**** Text ****

09 Academic Honesty

Honesty is a core value at the University of New Hampshire. The members of its academic community both require and expect one another to conduct themselves with integrity. This means that each member will adhere to the principles and rules of the University and pursue academic work in a straightforward and truthful manner, free from deception or fraud.

Any attempts to deviate from these principles will be construed as acts of academic dishonesty and will be dealt with according to the rules of due process outlined below.

The value of honesty and the expectation of conduct that goes with it are intended to reinforce a learning environment where students and faculty can pursue independent work without unnecessary restraints. At the same time, the University recognizes its responsibility to encourage and inculcate values and standards of conduct that will guide its students throughout their careers.

****

_Required tasks_
(1) Please reproduce the passage of the academic honesty statement that starts at the words "The value of" and stops after "throughout their careers.".
(2) Write what comes next in the academic honesty statement, starting after its last sentence.

**** Stored data ****

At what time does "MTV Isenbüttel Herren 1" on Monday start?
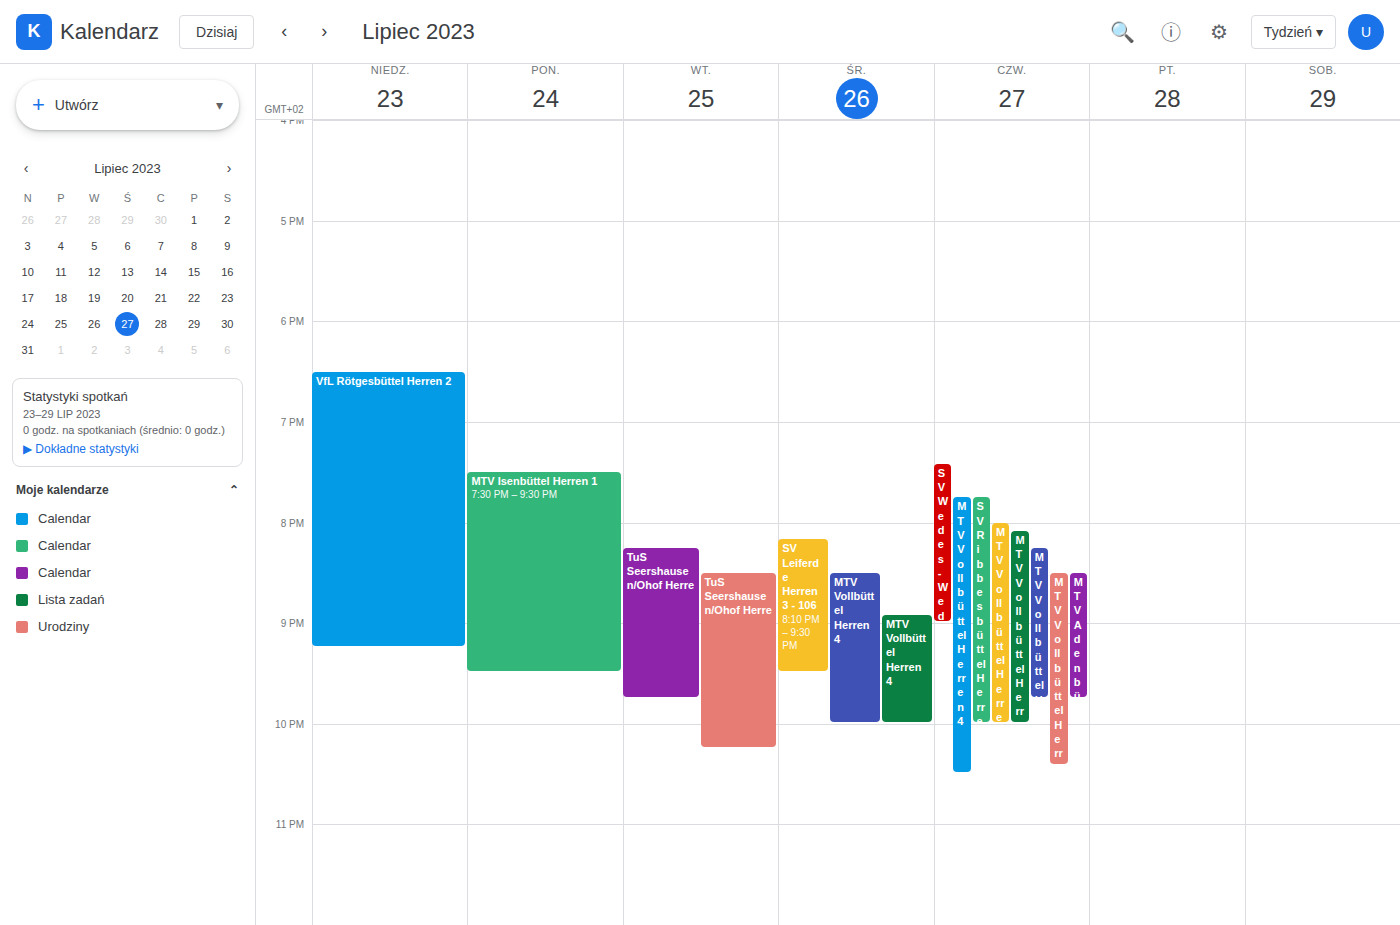
19:30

****

_Answer set_
(1)
The value of honesty and the expectation of conduct that goes with it are intended to reinforce a learning environment where students and faculty can pursue independent work without unnecessary restraints. At the same time, the University recognizes its responsibility to encourage and inculcate values and standards of conduct that will guide its students throughout their careers.

(2)
The academic honesty policy provides standards of conduct for individuals only. Policies relating to recognized student organizations are described elsewhere. Such organizations, however, are expected to conform to the values and standards that govern their members as individuals within the UNH community. It is expected that students attending the University will conduct themselves in accordance with the rules and regulations of the University. Students must acknowledge the University’s right to take disciplinary action, including suspension or dismissal, for failure to comply with the expectations delineated by this policy.

This policy establishes the expectations of the University of New Hampshire for academic honesty and defines situations that constitute academic misconduct related to undergraduate and graduate coursework and undergraduate thesis and research projects. Finally, it presents the due process that follows should misconduct occur.

While it is impossible to list all cases that might arise, the following are provided as examples of academic dishonesty.

09.1 Written Classroom Examinations

Presenting the work of other students as one’s own, or assisting another student to do so, in a written classroom examination is considered to be cheating. Cheating may also occur when a student violates the conditions governing the examination.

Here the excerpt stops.